◆ **TASK INSTRUCTIONS**:
Up to and including the line with "nose: (736, 212)", restate every line of the records below word for word, from the first line on, leaving out the pictures.

[Human pose images with coordinates]
════════════════
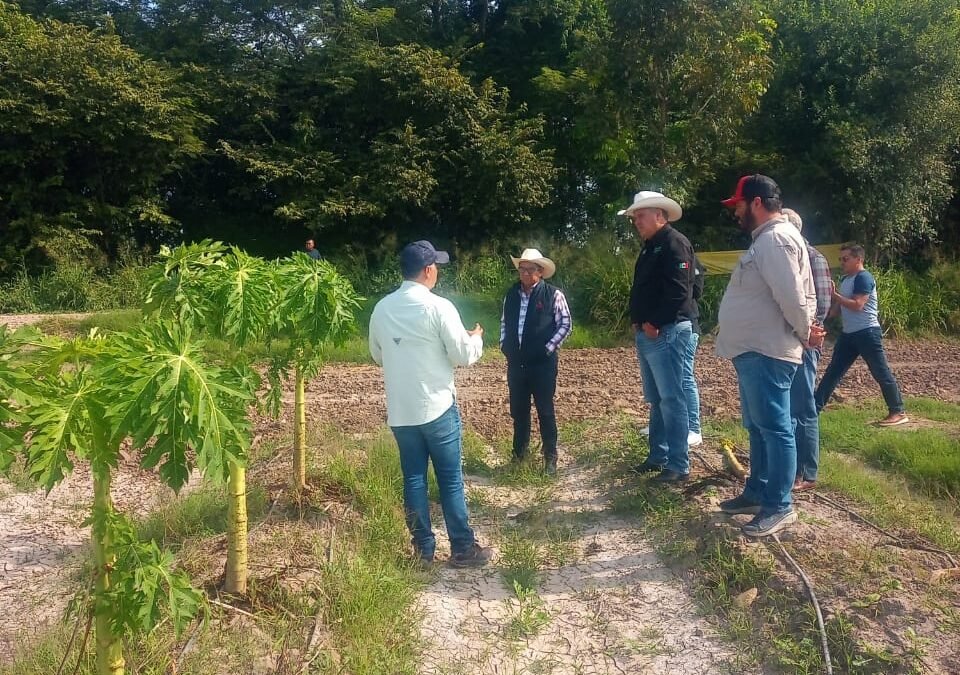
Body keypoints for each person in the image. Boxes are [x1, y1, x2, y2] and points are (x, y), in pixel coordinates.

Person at [369, 240, 492, 567]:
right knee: (450, 479)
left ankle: (422, 551)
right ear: (427, 270)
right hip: (437, 407)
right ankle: (462, 549)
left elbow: (378, 354)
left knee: (413, 479)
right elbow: (462, 355)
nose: (437, 270)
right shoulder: (439, 307)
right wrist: (476, 339)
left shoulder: (382, 308)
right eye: (435, 265)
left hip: (401, 410)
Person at [716, 175, 823, 537]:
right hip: (755, 351)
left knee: (775, 428)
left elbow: (792, 297)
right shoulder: (767, 239)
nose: (736, 212)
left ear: (757, 203)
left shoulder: (776, 239)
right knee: (760, 426)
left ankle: (779, 505)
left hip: (768, 351)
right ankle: (758, 492)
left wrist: (805, 332)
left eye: (739, 205)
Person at [620, 190, 696, 483]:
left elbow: (680, 291)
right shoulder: (650, 246)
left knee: (672, 399)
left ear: (659, 215)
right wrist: (638, 321)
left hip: (666, 331)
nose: (636, 221)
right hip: (651, 332)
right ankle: (658, 456)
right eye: (635, 217)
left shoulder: (675, 243)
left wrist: (653, 322)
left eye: (640, 215)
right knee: (658, 399)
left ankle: (678, 465)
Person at [814, 244, 908, 426]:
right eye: (841, 259)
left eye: (846, 259)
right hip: (849, 334)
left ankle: (898, 411)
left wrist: (835, 295)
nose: (842, 262)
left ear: (858, 259)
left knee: (880, 372)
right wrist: (818, 315)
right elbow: (836, 310)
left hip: (867, 333)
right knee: (833, 372)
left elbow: (858, 305)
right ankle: (814, 408)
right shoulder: (846, 279)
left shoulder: (864, 278)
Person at [499, 248, 572, 476]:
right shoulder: (511, 295)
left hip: (543, 364)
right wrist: (504, 345)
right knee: (519, 411)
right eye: (522, 269)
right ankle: (519, 456)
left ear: (540, 272)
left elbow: (565, 324)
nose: (525, 273)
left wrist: (548, 348)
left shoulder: (553, 295)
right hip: (516, 364)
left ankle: (550, 458)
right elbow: (504, 323)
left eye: (530, 269)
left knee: (545, 411)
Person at [782, 208, 832, 492]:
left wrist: (804, 332)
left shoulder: (813, 257)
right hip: (784, 343)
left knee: (803, 407)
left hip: (805, 343)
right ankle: (791, 468)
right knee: (788, 408)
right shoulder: (786, 257)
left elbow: (821, 306)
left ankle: (807, 472)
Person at [684, 256, 706, 447]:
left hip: (688, 326)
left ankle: (694, 428)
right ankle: (663, 424)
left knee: (685, 377)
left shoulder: (688, 257)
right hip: (667, 327)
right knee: (666, 380)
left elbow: (696, 292)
════════════════
◆ **EXERCISE RESPONSE**:
Body keypoints for each person in the image. Boxes are [x1, y1, x2, y2] and points are (x, y), in pixel coordinates.

Person at [369, 240, 492, 567]:
right knee: (450, 479)
left ankle: (422, 551)
right ear: (427, 270)
right hip: (437, 407)
right ankle: (462, 549)
left elbow: (378, 354)
left knee: (413, 479)
right elbow: (462, 355)
nose: (437, 270)
right shoulder: (439, 307)
right wrist: (476, 339)
left shoulder: (382, 308)
right eye: (435, 265)
left hip: (401, 410)
Person at [716, 175, 823, 537]:
right hip: (755, 351)
left knee: (775, 428)
left elbow: (792, 297)
right shoulder: (767, 239)
nose: (736, 212)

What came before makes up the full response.